**Exercise aim**
Would you repeat the whole listing exactly, pictures excluded?

**Excerpted data**

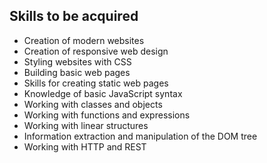 ## Skills to be acquired
- Creation of modern websites
- Creation of responsive web design
- Styling websites with CSS
- Building basic web pages
- Skills for creating static web pages
- Knowledge of basic JavaScript syntax
- Working with classes and objects
- Working with functions and expressions
- Working with linear structures
- Information extraction and manipulation of the DOM tree
- Working with HTTP and REST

**Answer for this exercise**
 ## Skills to be acquired
- Creation of modern websites
- Creation of responsive web design
- Styling websites with CSS
- Building basic web pages
- Skills for creating static web pages
- Knowledge of basic JavaScript syntax
- Working with classes and objects
- Working with functions and expressions
- Working with linear structures
- Information extraction and manipulation of the DOM tree
- Working with HTTP and REST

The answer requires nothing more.